*TASK TO CARRY OUT*. Reproduce each record below in full, word for word, without images.

*EXERCISE MATERIALS*.
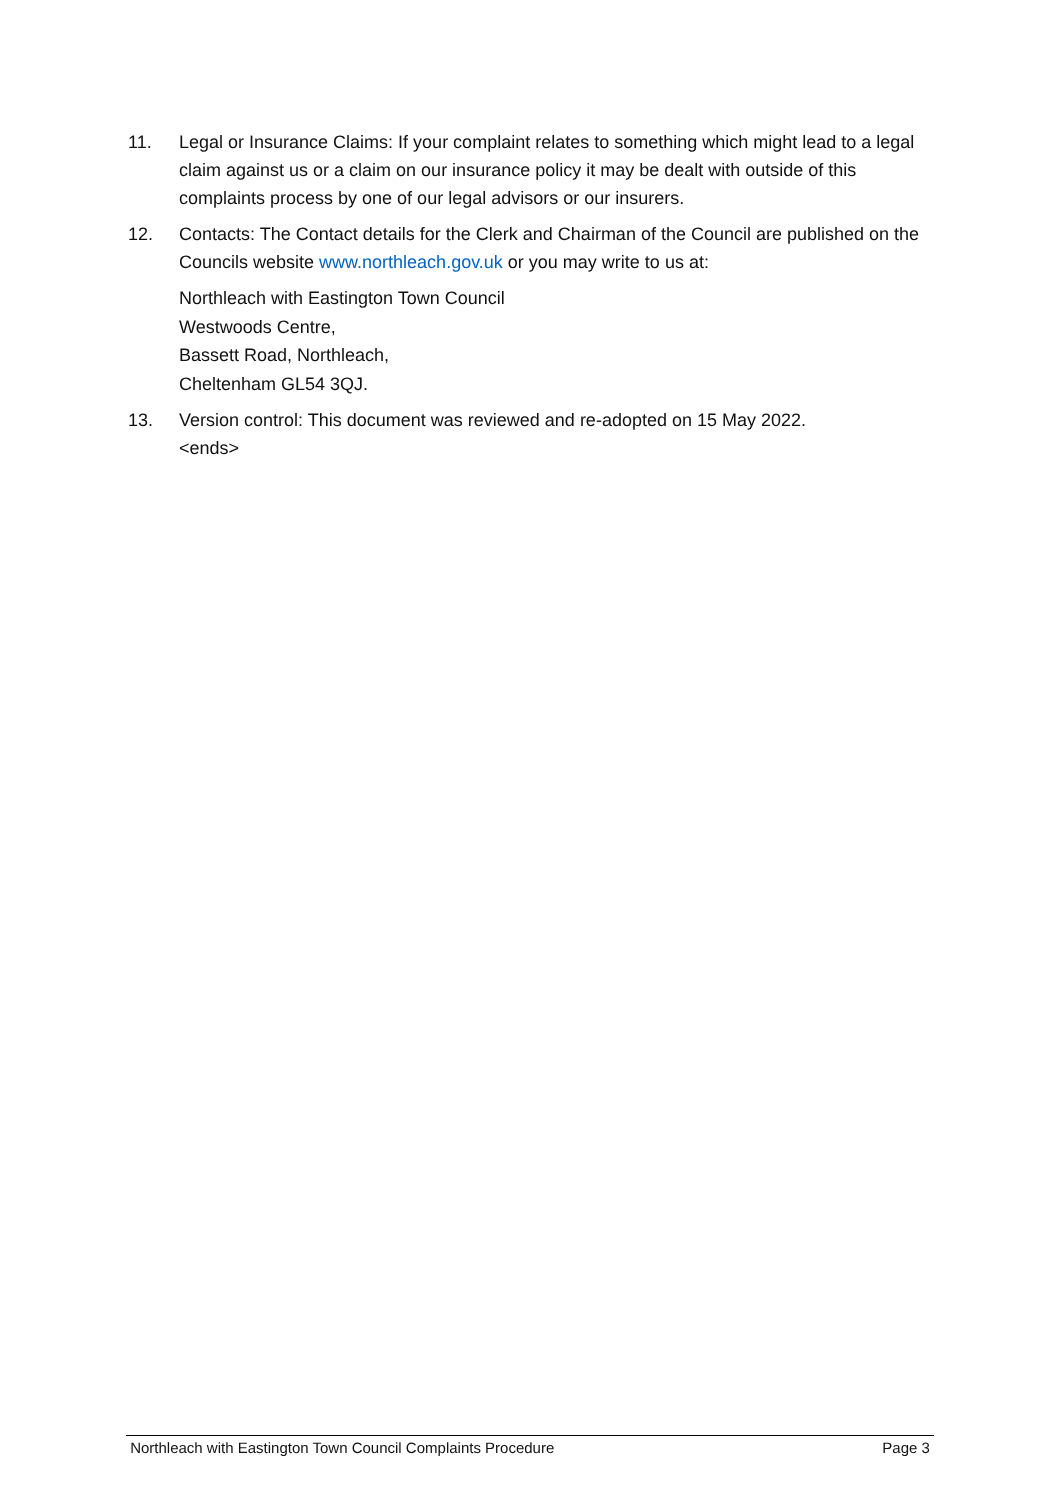11. Legal or Insurance Claims: If your complaint relates to something which might lead to a legal claim against us or a claim on our insurance policy it may be dealt with outside of this complaints process by one of our legal advisors or our insurers.
12. Contacts: The Contact details for the Clerk and Chairman of the Council are published on the Councils website www.northleach.gov.uk or you may write to us at:
Northleach with Eastington Town Council
Westwoods Centre,
Bassett Road, Northleach,
Cheltenham GL54 3QJ.
13. Version control: This document was reviewed and re-adopted on 15 May 2022.
<ends>
Northleach with Eastington Town Council Complaints Procedure Page 3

*RESULT*.
11. Legal or Insurance Claims: If your complaint relates to something which might lead to a legal claim against us or a claim on our insurance policy it may be dealt with outside of this complaints process by one of our legal advisors or our insurers.
12. Contacts: The Contact details for the Clerk and Chairman of the Council are published on the Councils website www.northleach.gov.uk or you may write to us at:
Northleach with Eastington Town Council
Westwoods Centre,
Bassett Road, Northleach,
Cheltenham GL54 3QJ.
13. Version control: This document was reviewed and re-adopted on 15 May 2022.
<ends>
Northleach with Eastington Town Council Complaints Procedure Page 3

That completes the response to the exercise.